Training Russian Administrators
Professor John Burkhardt and Professor Marvin Peterson have been faculty members at the Salzburg Seminar’s Russian Universities Project in addition to participating in annual seminars for top administrators from Russian universities. They have participated as special advisors to several Russian universities attempting to guide strategic institutional change.
Visiting Scholars
The Center has regularly sponsored Visiting Scholars from around the world, including scholars from China, Russia, Japan, South Korea, Kyrgyzstan, and Australia. These scholars work with CSHPE faculty on projects of mutual interest, and contribute to the vitality of the Center and its role in both national and international arenas in higher education.

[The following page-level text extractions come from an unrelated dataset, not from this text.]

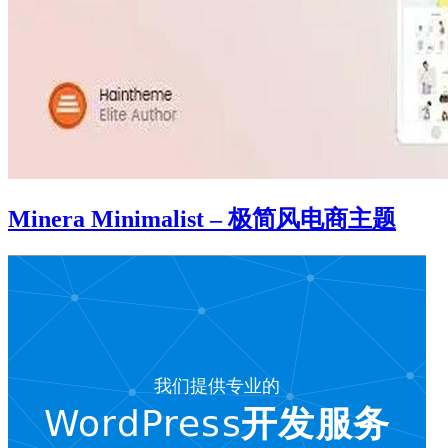
Minera Minimalist – 极简风电商主题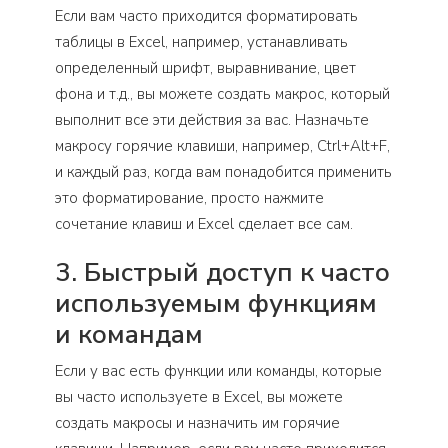
Если вам часто приходится форматировать
таблицы в Excel, например, устанавливать
определенный шрифт, выравнивание, цвет
фона и т.д., вы можете создать макрос, который
выполнит все эти действия за вас. Назначьте
макросу горячие клавиши, например, Ctrl+Alt+F,
и каждый раз, когда вам понадобится применить
это форматирование, просто нажмите
сочетание клавиш и Excel сделает все сам.
3. Быстрый доступ к часто
используемым функциям
и командам
Если у вас есть функции или команды, которые
вы часто используете в Excel, вы можете
создать макросы и назначить им горячие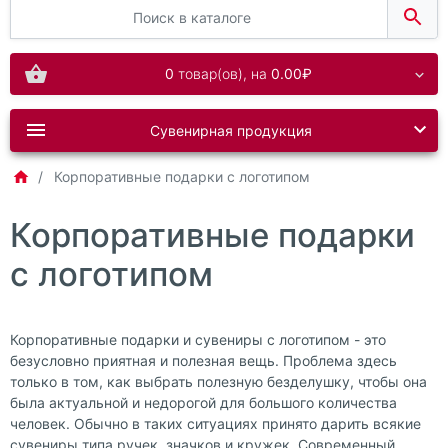
0
товар(ов),
на
0.00₽
Сувенирная продукция
Корпоративные подарки с логотипом
Корпоративные подарки
с логотипом
Корпоративные подарки и сувениры с логотипом - это
безусловно приятная и полезная вещь. Проблема здесь
только в том, как выбрать полезную безделушку, чтобы она
была актуальной и недорогой для большого количества
человек. Обычно в таких ситуациях принято дарить всякие
сувениры типа ручек, значков и кружек. Современный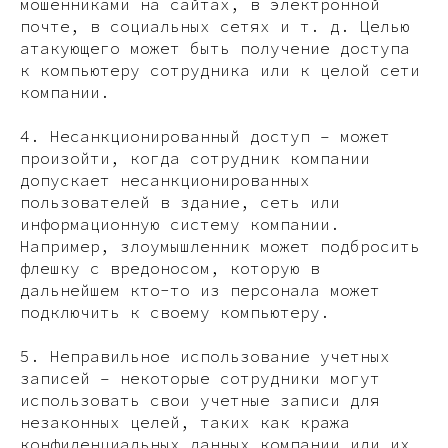
мошенниками на сайтах, в электронной
почте, в социальных сетях и т. д. Целью
атакующего может быть получение доступа
к компьютеру сотрудника или к целой сети
компании.
4. Несанкционированный доступ – может
произойти, когда сотрудник компании
допускает несанкционированных
пользователей в здание, сеть или
информационную систему компании.
Например, злоумышленник может подбросить
флешку с вредоносом, которую в
дальнейшем кто-то из персонала может
подключить к своему компьютеру.
5. Неправильное использование учетных
записей – некоторые сотрудники могут
использовать свои учетные записи для
незаконных целей, таких как кража
конфиденциальных данных компании или их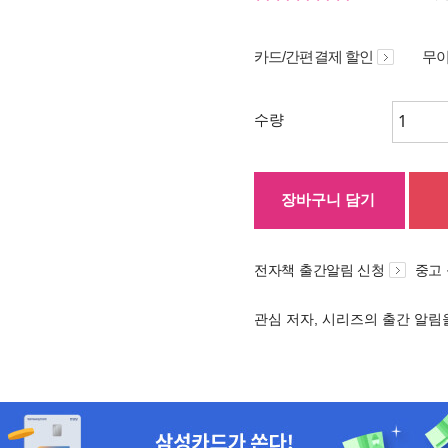
카드/간편결제 할인
무이
수량
장바구니 담기
전자책 출간알림 신청
중고
관심 저자, 시리즈의 출간 알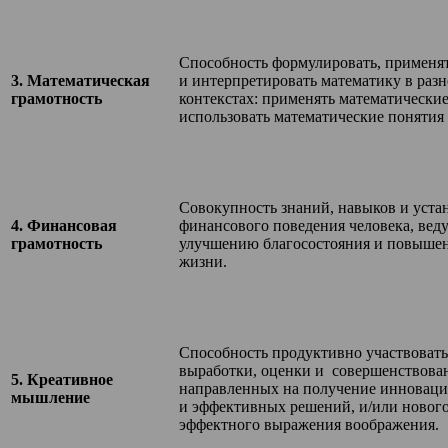
​Способность формулировать, применя
​3. Математическая
и интерпретировать математику в раз
грамотность​
контекстах: применять математические
использовать математические понятия
​Совокупность знаний, навыков и уста
​4. Финансовая
финансового поведения человека, вед
грамотность​
улучшению благосостояния и повышен
жизни.
​Способность продуктивно участвовать
выработки, оценки и совершенствова
​5. Креативное
направленных на получение инновац
мышление
и эффективных решений, и/или нового
эффектного выражения воображения.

Institutional Transformation in Higher Education
Cross National Studies of Transformation
Professor
Marvin Peterson directed the Kellogg Forum on Higher Education
Transformation
and the Center’s participation in the National Center for Postsecondary
Improvement. Both of these projects focused on institutional
change and transformation. In the past five years Dr. Peterson
has also assisted universities and national systems in adapting and
planning for changes associated with recent economic and political
developments throughout the world. He currently serves as a
member of the Salzburg Seminar’s Russian Universities Project
and is involved in the redesign and reorganization of Qatar University
for the government of Qatar. He has recently been part of
national training programs for university administrators through Dr.
Janet Lawrence's projects in Kyrgyzstan and China. He
has also worked with national system reform in Hungary.
Through these US and international activities, Professor Peterson offered his expertise to administrators in these countries and been involved in guiding complete institutional and national system transformation. He has use it as a focus for his current scholarship on transformation and brought these experiences back to students and colleagues at the Center, thus enriching the climate for learning and expanding the many ways Center faculty make a positive difference in improving higher education.
The National Forum on Higher Education for the Public Good
The National Forum on Higher
Education for the Public Good (formerly, The Kellogg Forum
on Higher Education for the Public Good) is designed to significantly
increase awareness, understanding, commitment, and action relative
to the public service role of higher education in the United States. Its
Director is CSHPE Professor John
C. Burkhardt.
In pursuit of its mission, the National Forum seeks to foster a renewed sense of common purpose among all those who are stewards for the values and responsibilities of higher education in our society through something of a social and professional "movement”. It seeks to align and amplify the efforts - those of scholars, teachers, practitioners, and students - whose work is directed toward achieving the public service mission of higher education, to expand, deepen and promote the application of scholarship that will lead to a clearer understanding of the public service role of U.S. colleges and universities, and to enhance the level of understanding within the general public about the contributions higher education makes to the improvement of our lives, the defense of our freedoms and the practice of democracy in a diverse society.
The W.K. Kellogg Foundation, which established the Forum in 2000, has extended its funding through 2006 and has recently awarded the Forum two new grants to support its work. Early this spring the National Forum announced a ground-breaking initiative, “Access to Democracy” which focuses new attention on the important relationship between higher education and the U.S. public.